### [Instruction 1]
Can you rewrite the rows that follow the forum thread with "True or false" replaced by "Yes or no", changing nothing else and leaving out the pictures?

I am acting in good faith. I simply hold that you are mistaken in thinking that defying expectation is the equivalent of chromaticism in diatonically based music. I don't believe there is an equivalence and your example does not convince me.
I could upload hundreds of pieces from Feldman, Messiaen, Rihm, you name it and not find a meaningful way to describe any particular note as 'coloured' in the sense that I could find in hundreds of examples from CP tonality.
And I stress _a meaningful_ way.


----------



## Mahlerian

Petwhac said:


> I am acting in good faith. I simply hold that you are mistaken in thinking that defying expectation is the equivalent of chromaticism in diatonically based music. I don't believe there is an equivalence *and your example does not convince me.*
> I could upload hundreds of pieces from Feldman, Messiaen, Rihm, you name it and not find a meaningful way to describe any particular note as 'coloured' in the sense that I could find in hundreds of examples from CP tonality.
> And I stress _a meaningful_ way.


Well, listen for yourself to my example.

http://www.youtube.com/watch?feature=player_detailpage&v=gcBg-tXn0fs#t=134

Does it work in a tonal fashion or not?

Sorry about calling your bluff, but I didn't think you would be able to tell the difference, and I was right. You didn't take my example seriously, just as I knew you wouldn't.

There exists no example whatsoever that would have convinced you. Your insistence on "meaningful" is sufficiently ambiguous that no matter what I bring up, you would repeat it without a second thought. Therefore, you were not acting in good faith, and I only hope that everyone else who reads this thread realizes this.


----------



## Petwhac

Mahlerian said:


> Well, listen for yourself to my example.
> 
> http://www.youtube.com/watch?feature=player_detailpage&v=gcBg-tXn0fs#t=134
> 
> Does it work in a tonal fashion or not?
> 
> Sorry about calling your bluff, but I didn't think you would be able to tell the difference, and I was right. You didn't take my example seriously, just as I knew you wouldn't.
> 
> There exists no example whatsoever that would have convinced you. Your insistence on "meaningful" is sufficiently ambiguous that no matter what I bring up, you would repeat it without a second thought. Therefore, you were not acting in good faith, and I only hope that everyone else who reads this thread realizes this.


You seem to so irked at having your opinions questioned that you are now accusing me of bluffing as well as not acting in good faith. Let us retrace.

*My statement*:_ "Chromaticism is colouring. That is the derivation of the term and many examples of highly chromatic music can be found in Gesualdo and Bach.

### [Excerpted records]

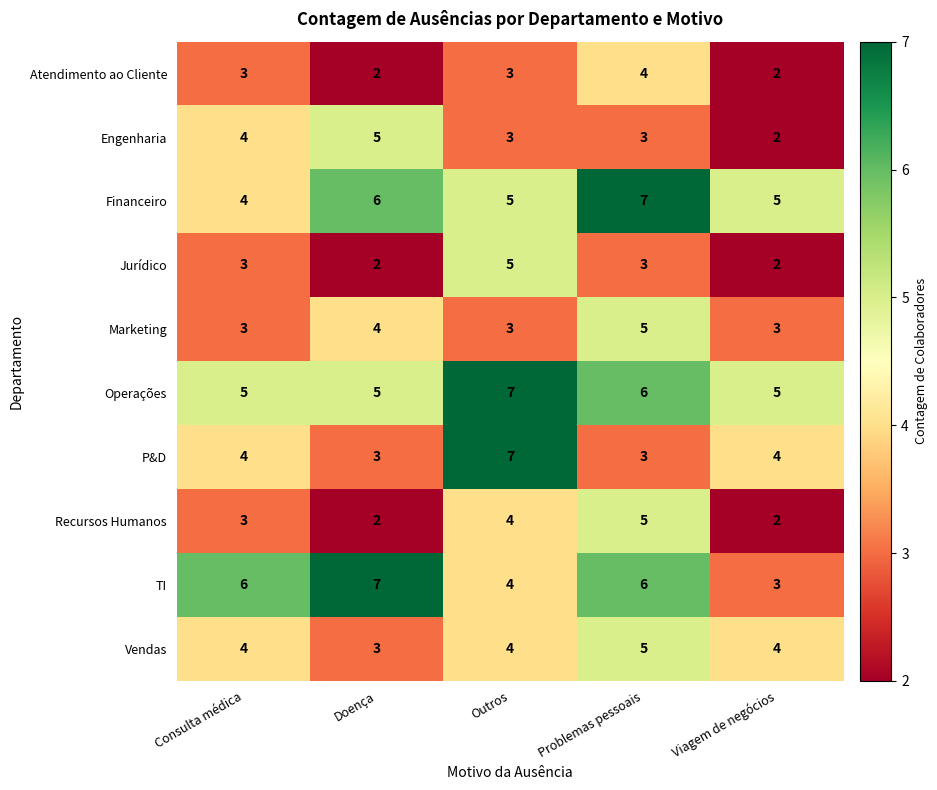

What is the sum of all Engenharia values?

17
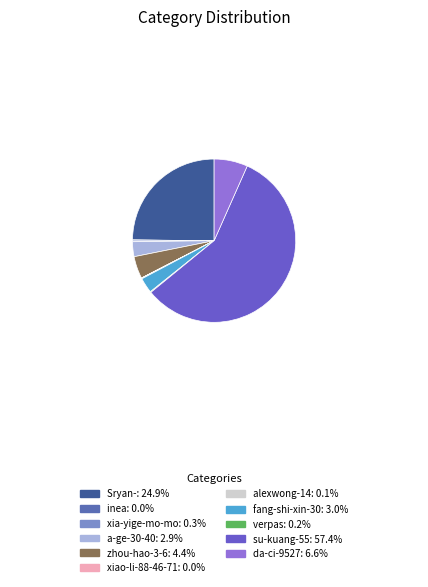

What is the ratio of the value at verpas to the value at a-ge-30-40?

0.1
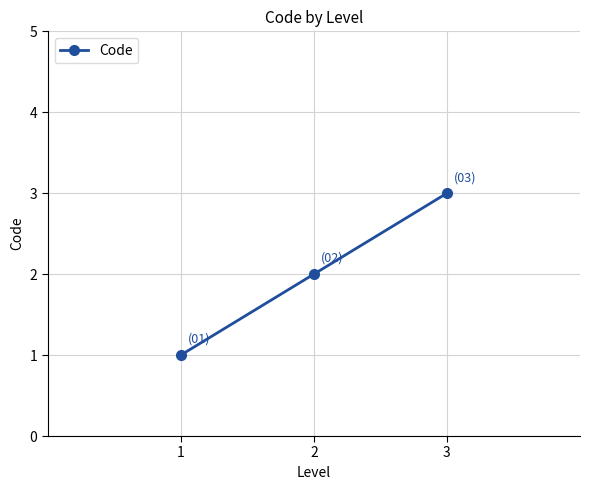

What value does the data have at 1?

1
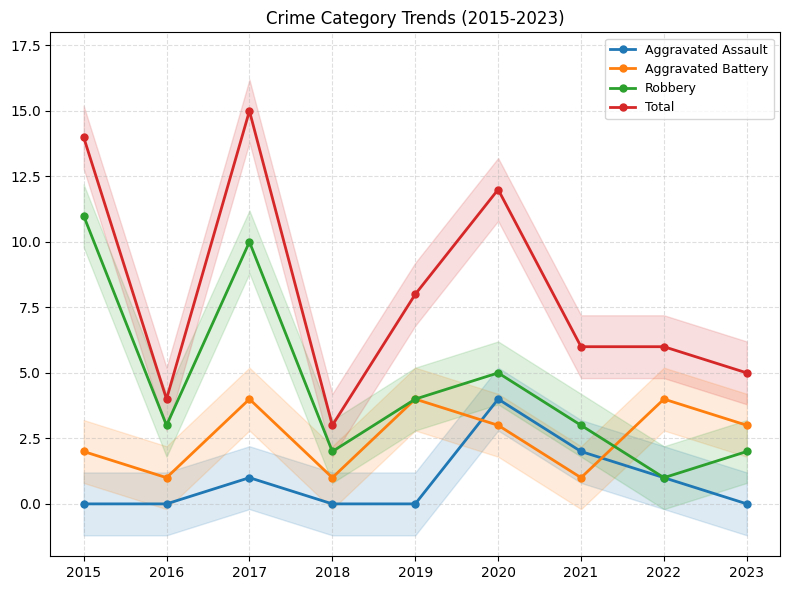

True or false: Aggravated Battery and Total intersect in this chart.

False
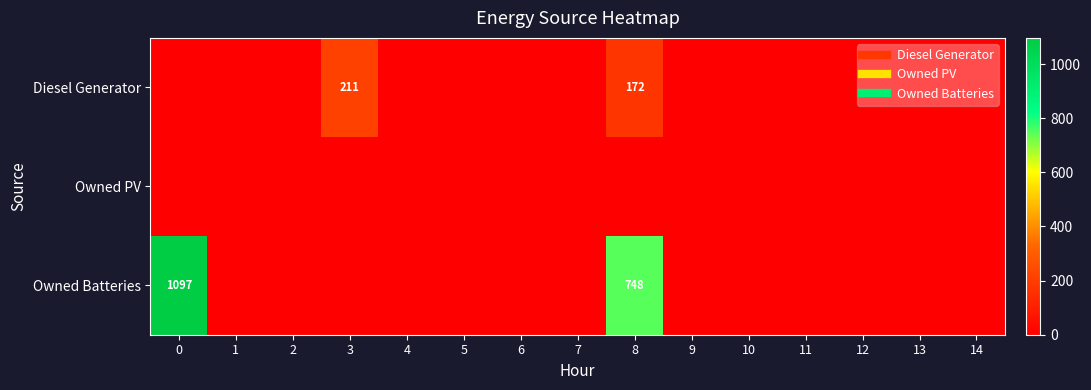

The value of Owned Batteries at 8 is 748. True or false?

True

### [Instruction 2]
Which three composers does the forum thread name in the sentence about uploading hundreds of pieces?

### [Exercise result 1]
What is the sum of all Engenharia values?

17

What is the ratio of the value at verpas to the value at a-ge-30-40?

0.1

What value does the data have at 1?

1

Yes or no: Aggravated Battery and Total intersect in this chart.

False

The value of Owned Batteries at 8 is 748. Yes or no?

True

### [Exercise result 2]
Feldman, Messiaen, and Rihm.